• _EXERCISE OBJECTIVE_:
Revise the stretch of the Pathfinder forum thread from "While there are" through "for the party." by putting "abilities" in place of "feats", and write out the revised passage.

I think it depends where you are coming from. As a 3.5/PF1/5e player, I would say there are definitely some issues I think exist compared to these older systems. The three action system, at it's core, is simple and easy to learn. However, internal portions of this I think hinder the streamlining effect this was meant to have with what I like to call the Ouroboros of Pathfinder. Due to the issues with being able to attack 3 times, you have Multiple Attack Penalties, but also because of this, some effects alter it. There's a rule to balance a rule with in turn has it's own set of extra rules. Your attack scoring being different from action to action also affects the way critical hits work in the system, since each one essentially has its own crit ranged, and an operation is need to determine each one. 

This also extends to "Everything is an Action." Stride isn't a very good movement action. It's nowhere near as useful or flexible as 5e's movement allotment. It pales in comparison to PF1's version, which allows you to swim, jump, climb, hide, draw a weapon etc. Your action economy can get eaten pretty quickly by just traversing the field. 

I will try to avoid repeating everything Kuruld Galain says on the matter. I generally agree that there is an issue with the complexity being high with little payout. I think managing expectations is important. I was pretty burned on it during playtest and its early life, but it's possible to have fun in most table tops as long as you have a group you like.

----------


## Tanarii

Just ordered the core books in support.  And 3 board games while I was at it.  Core rule book is hard to get on Amazon right now, almost a month delivery time.  :Small Amused: 

I'm already soliciting playtest players from my old player base.  Unfortunately everyone has heard how complicated the system is, which IMO from my previous research appears to be somewhat true. Despite that, I keep hearing that it's pretty easy to PLAY, and that most of complicated is in the character creation.  I think the biggest mental block for folks is the HUGE core rulebook.  

I did just find that Paizo has a Basic Rules Cheat Sheet on their downloads.  Unfortunately zipped and my current device doesn't want to play nice, but I plan to take a look as soon as I'm on a more convenient device.  Hopefully it'll be comprehensive but short and sweet, so I can sell the concept better to my potential players.

----------


## EggKookoo

It looks like the Cheat Sheet is for PF1. I might trek down to my local brick & mortar. Always good to have an excuse.

----------


## gesalt

While there are a lot (a lot!) of useless feats and spells, this shouldn't be new to anyone familiar with 3.5 or pf1. As it is, for all that the game is mostly balanced, there are a couple of traps to avoid and some build choices that are much stronger than others the system has. As much as paizo tries to make sure new content isn't strong enough to exceed (or match 90% of the time) the options in the core rulebook, enough has slipped through to make sifting out the good stuff a noticeable power bump for the party.

• _ENTRIES SHOWN_:
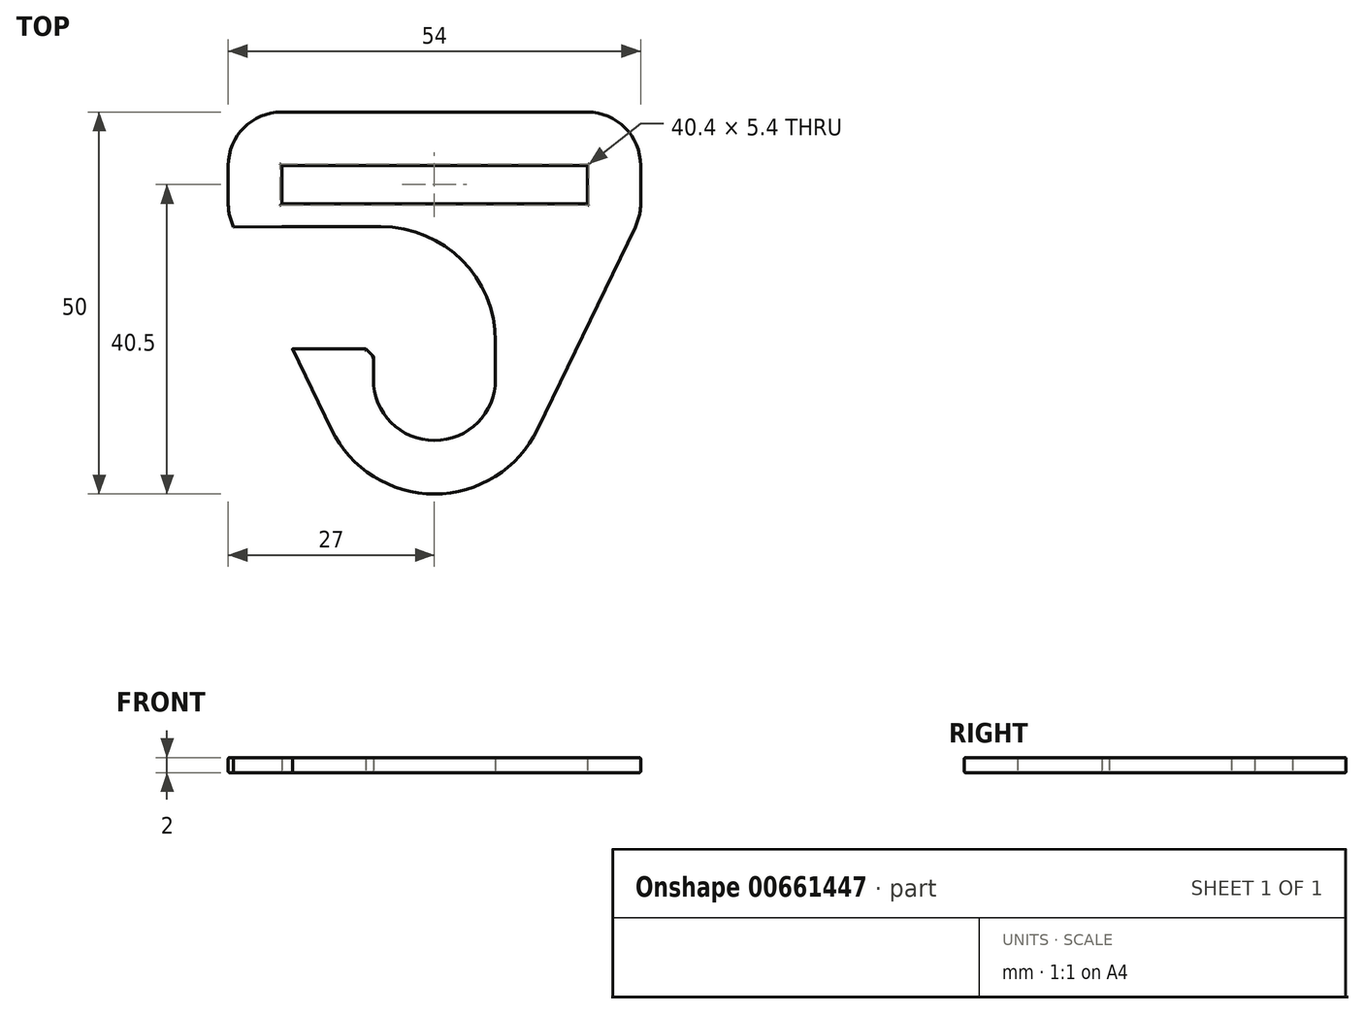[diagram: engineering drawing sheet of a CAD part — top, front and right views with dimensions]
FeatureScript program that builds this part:
annotation { "Feature Type Name" : "Feature", "Feature Type Description" : "" }
export const myFeature = defineFeature(function(context is Context, id is Id, definition is map)
    precondition{}
    {
        {
            var Q0;
            Q0=qCreatedBy(makeId("Top.planeOp"),FACE);
            var sketch = newSketch(context, id + "F0", { "sketchPlane" : qUnion([Q0])});
            skLineSegment(sketch, "E0.bottom", {"start": v(0, 12) * mm, "end": v(-20, 12) * mm});
            skLineSegment(sketch, "E0.top", {"start": v(0, 5) * mm, "end": v(-20, 5) * mm});
            skLineSegment(sketch, "E0.left", {"start": v(0, 12) * mm, "end": v(0, 5) * mm});
            skLineSegment(sketch, "E0.right", {"start": v(-20, 12) * mm, "end": v(-20, 5) * mm});
            skLineSegment(sketch, "E1.bottom", {"start": v(0, 12) * mm, "end": v(20, 12) * mm});
            skLineSegment(sketch, "E1.top", {"start": v(0, 5) * mm, "end": v(20, 5) * mm});
            skLineSegment(sketch, "E1.right", {"start": v(20, 12) * mm, "end": v(20, 5) * mm});
            skLineSegment(sketch, "E2.bottom", {"start": v(20, 12) * mm, "end": v(27, 12) * mm});
            skLineSegment(sketch, "E2.top", {"start": v(20, 5) * mm, "end": v(27, 5) * mm});
            skLineSegment(sketch, "E2.right", {"start": v(27, 12) * mm, "end": v(27, 5) * mm});
            skLineSegment(sketch, "E3.bottom", {"start": v(-20, 12) * mm, "end": v(-27, 12) * mm});
            skLineSegment(sketch, "E3.top", {"start": v(-20, 5) * mm, "end": v(-27, 5) * mm});
            skLineSegment(sketch, "E3.right", {"start": v(-27, 12) * mm, "end": v(-27, 5) * mm});
            skLineSegment(sketch, "E4.top", {"start": v(20, 0) * mm, "end": v(27, 0) * mm});
            skLineSegment(sketch, "E4.left", {"start": v(20, 5) * mm, "end": v(20, 0) * mm});
            skLineSegment(sketch, "E4.right", {"start": v(27, 5) * mm, "end": v(27, 0) * mm});
            skLineSegment(sketch, "E5.top", {"start": v(-20, 0) * mm, "end": v(-27, 0) * mm});
            skLineSegment(sketch, "E5.left", {"start": v(-20, 5) * mm, "end": v(-20, 0) * mm});
            skLineSegment(sketch, "E5.right", {"start": v(-27, 5) * mm, "end": v(-27, 0) * mm});
            skLineSegment(sketch, "E6.bottom", {"start": v(-20, 0) * mm, "end": v(20, 0) * mm});
            skLineSegment(sketch, "E6.top", {"start": v(-20, -3) * mm, "end": v(-7, -3) * mm});
            skLineSegment(sketch, "E7", {"start": v(0, 5) * mm, "end": v(0, 0) * mm});
            skArc(sketch, "E8", {"start": v(-8, -23) * mm, "mid": v(0, -31) * mm, "end": v(8, -23) * mm});
            skLineSegment(sketch, "E9", {"start": v(27, 0) * mm, "end": v(27, -1.6) * mm});
            skLineSegment(sketch, "E10", {"start": v(-27, 0) * mm, "end": v(-27, -1.6) * mm});
            skLineSegment(sketch, "E11", {"start": v(13.5, -29.53) * mm, "end": v(27, -1.6) * mm});
            skPoint(sketch, "E12", {"position": v(27, -1.6) * mm});
            skLineSegment(sketch, "E13", {"start": v(-13.5, -29.53) * mm, "end": v(-18.6, -19) * mm});
            skPoint(sketch, "E14", {"position": v(-27, -1.6) * mm});
            skArc(sketch, "E15", {"start": v(13.5, -29.53) * mm, "mid": v(0, -38) * mm, "end": v(-13.5, -29.53) * mm});
            skLineSegment(sketch, "E16", {"start": v(8, -23) * mm, "end": v(8, -18) * mm});
            skArc(sketch, "E17", {"start": v(8, -18) * mm, "mid": v(3.6, -7.4) * mm, "end": v(-7, -3) * mm});
            skLineSegment(sketch, "E18", {"start": v(-8, -23) * mm, "end": v(-8, -20) * mm});
            skLineSegment(sketch, "E19", {"start": v(-9, -19) * mm, "end": v(-8, -20) * mm});
            skLineSegment(sketch, "E20", {"start": v(-9, -19) * mm, "end": v(-18.6, -19) * mm});
            skPoint(sketch, "E21", {"position": v(-10.82, -19) * mm});
            skPoint(sketch, "E22.end.orphan", {"position": v(7.2, -26.48) * mm});
            skPoint(sketch, "E23", {"position": v(-18.55, -3) * mm});
            skLineSegment(sketch, "E24", {"start": v(-26.3, -3.05) * mm, "end": v(-20, -3) * mm});
            skLineSegment(sketch, "E25.trimOffspring", {"start": v(-26.3, -3.05) * mm, "end": v(-27, -1.6) * mm});
            skSolve(sketch);
        }
        {
            var Q0;
            Q0=makeQuery(id+"F0.imprint","IMPRINT",FACE,{"disambiguationData":[TD([[makeQuery(id+"F0.imprint","IMPRINT",EDGE,{"derivedFrom":sQuery(id+"F0.wireOp",EDGE,"E3.bottom")}),1.0]])]});
            var Q1;
            Q1=makeQuery(id+"F0.imprint","IMPRINT",FACE,{"disambiguationData":[TD([[makeQuery(id+"F0.imprint","IMPRINT",EDGE,{"derivedFrom":sQuery(id+"F0.wireOp",EDGE,"E0.bottom")}),1.0]])]});
            var Q2;
            Q2=makeQuery(id+"F0.imprint","IMPRINT",FACE,{"disambiguationData":[TD([[makeQuery(id+"F0.imprint","IMPRINT",EDGE,{"derivedFrom":sQuery(id+"F0.wireOp",EDGE,"E1.bottom")}),-1.0]])]});
            var Q3;
            Q3=makeQuery(id+"F0.imprint","IMPRINT",FACE,{"disambiguationData":[TD([[makeQuery(id+"F0.imprint","IMPRINT",EDGE,{"derivedFrom":sQuery(id+"F0.wireOp",EDGE,"E2.bottom")}),-1.0]])]});
            var Q4;
            Q4=makeQuery(id+"F0.imprint","IMPRINT",FACE,{"disambiguationData":[TD([[makeQuery(id+"F0.imprint","IMPRINT",EDGE,{"derivedFrom":sQuery(id+"F0.wireOp",EDGE,"E2.top")}),-1.0]])]});
            var Q5;
            {var subQ0=sQuery(id+"F0.wireOp",EDGE,"E4.top");Q5=makeQuery(id+"F0.imprint","IMPRINT",FACE,{"disambiguationData":[TD([[makeQuery(id+"F0.imprint","IMPRINT",EDGE,{"derivedFrom":subQ0}),-1.0]])]});}
            var Q6;
            Q6=makeQuery(id+"F0.imprint","IMPRINT",FACE,{"disambiguationData":[TD([[makeQuery(id+"F0.imprint","IMPRINT",EDGE,{"derivedFrom":sQuery(id+"F0.wireOp",EDGE,"E3.top")}),1.0]])]});
            extrude(context, id + "F1", {"entities" : qUnion([Q0, Q1, Q2, Q3, Q4, Q5, Q6]), "depth" : 2 * mm, "offsetDistance" : 25 * mm});
        }
        {
            var Q0;
            Q0=makeQuery(id+"F1.opExtrude","SWEPT_EDGE",EDGE,{"disambiguationData":[OSD([sQuery(id+"F0.wireOp",EDGE,"E3.bottom"),sQuery(id+"F0.wireOp",EDGE,"E3.right")])]});
            var Q1;
            Q1=makeQuery(id+"F1.opExtrude","SWEPT_EDGE",EDGE,{"disambiguationData":[OSD([sQuery(id+"F0.wireOp",EDGE,"E2.bottom"),sQuery(id+"F0.wireOp",EDGE,"E2.right")])]});
            var Q2;
            Q2=makeQuery(id+"F1.opExtrude","SWEPT_EDGE",EDGE,{"disambiguationData":[OSD([sQuery(id+"F0.wireOp",EDGE,"E9"),sQuery(id+"F0.wireOp",EDGE,"E11")])]});
            var Q3;
            Q3=makeQuery(id+"F1.opExtrude","SWEPT_EDGE",EDGE,{"disambiguationData":[OSD([sQuery(id+"F0.wireOp",EDGE,"E10"),sQuery(id+"F0.wireOp",EDGE,"E25.trimOffspring")])]});
            fillet(context, id + "F2", {"entities" : qUnion([Q0, Q1, Q2, Q3]), "radius" : 7 * mm, "tangentPropagation" : true, "allowEdgeOverflow" : false});
        }
        {
            var Q0;
            Q0=makeQuery(id+"F1.opExtrude","CAP_FACE",FACE,{"disambiguationData":[OSD([sQuery(id+"F0.wireOp",EDGE,"E0.bottom"),sQuery(id+"F0.wireOp",EDGE,"E0.top"),sQuery(id+"F0.wireOp",EDGE,"E1.bottom"),sQuery(id+"F0.wireOp",EDGE,"E1.top"),sQuery(id+"F0.wireOp",EDGE,"E2.bottom"),sQuery(id+"F0.wireOp",EDGE,"E2.right"),sQuery(id+"F0.wireOp",EDGE,"E3.bottom"),sQuery(id+"F0.wireOp",EDGE,"E3.right"),sQuery(id+"F0.wireOp",EDGE,"E4.left"),sQuery(id+"F0.wireOp",EDGE,"E4.right"),sQuery(id+"F0.wireOp",EDGE,"E5.left"),sQuery(id+"F0.wireOp",EDGE,"E5.right"),sQuery(id+"F0.wireOp",EDGE,"E6.bottom"),sQuery(id+"F0.wireOp",EDGE,"E6.top"),sQuery(id+"F0.wireOp",EDGE,"E8"),sQuery(id+"F0.wireOp",EDGE,"E9"),sQuery(id+"F0.wireOp",EDGE,"E10"),sQuery(id+"F0.wireOp",EDGE,"E11"),sQuery(id+"F0.wireOp",EDGE,"E13"),sQuery(id+"F0.wireOp",EDGE,"E15"),sQuery(id+"F0.wireOp",EDGE,"E16"),sQuery(id+"F0.wireOp",EDGE,"E17"),sQuery(id+"F0.wireOp",EDGE,"E18"),sQuery(id+"F0.wireOp",EDGE,"E19"),sQuery(id+"F0.wireOp",EDGE,"E20"),sQuery(id+"F0.wireOp",EDGE,"E24"),sQuery(id+"F0.wireOp",EDGE,"E25.trimOffspring")])],"isStart":false});
            var Q1;
            Q1=makeQuery(id+"F1.opExtrude","CAP_FACE",FACE,{"disambiguationData":[OSD([sQuery(id+"F0.wireOp",EDGE,"E0.bottom"),sQuery(id+"F0.wireOp",EDGE,"E0.top"),sQuery(id+"F0.wireOp",EDGE,"E1.bottom"),sQuery(id+"F0.wireOp",EDGE,"E1.top"),sQuery(id+"F0.wireOp",EDGE,"E2.bottom"),sQuery(id+"F0.wireOp",EDGE,"E2.right"),sQuery(id+"F0.wireOp",EDGE,"E3.bottom"),sQuery(id+"F0.wireOp",EDGE,"E3.right"),sQuery(id+"F0.wireOp",EDGE,"E4.left"),sQuery(id+"F0.wireOp",EDGE,"E4.right"),sQuery(id+"F0.wireOp",EDGE,"E5.left"),sQuery(id+"F0.wireOp",EDGE,"E5.right"),sQuery(id+"F0.wireOp",EDGE,"E6.bottom"),sQuery(id+"F0.wireOp",EDGE,"E6.top"),sQuery(id+"F0.wireOp",EDGE,"E8"),sQuery(id+"F0.wireOp",EDGE,"E9"),sQuery(id+"F0.wireOp",EDGE,"E10"),sQuery(id+"F0.wireOp",EDGE,"E11"),sQuery(id+"F0.wireOp",EDGE,"E13"),sQuery(id+"F0.wireOp",EDGE,"E15"),sQuery(id+"F0.wireOp",EDGE,"E16"),sQuery(id+"F0.wireOp",EDGE,"E17"),sQuery(id+"F0.wireOp",EDGE,"E18"),sQuery(id+"F0.wireOp",EDGE,"E19"),sQuery(id+"F0.wireOp",EDGE,"E20"),sQuery(id+"F0.wireOp",EDGE,"E24"),sQuery(id+"F0.wireOp",EDGE,"E25.trimOffspring")])],"isStart":true});
            fillet(context, id + "F3", {"entities" : qUnion([Q0, Q1]), "tangentPropagation" : true, "radius" : 0.2 * mm, "defaultsChanged" : false, "vertexSettings" : [], "allowEdgeOverflow" : false});
        }
    });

• _FINISHED TASK_:
While there are a lot (a lot!) of useless abilities and spells, this shouldn't be new to anyone familiar with 3.5 or pf1. As it is, for all that the game is mostly balanced, there are a couple of traps to avoid and some build choices that are much stronger than others the system has. As much as paizo tries to make sure new content isn't strong enough to exceed (or match 90% of the time) the options in the core rulebook, enough has slipped through to make sifting out the good stuff a noticeable power bump for the party.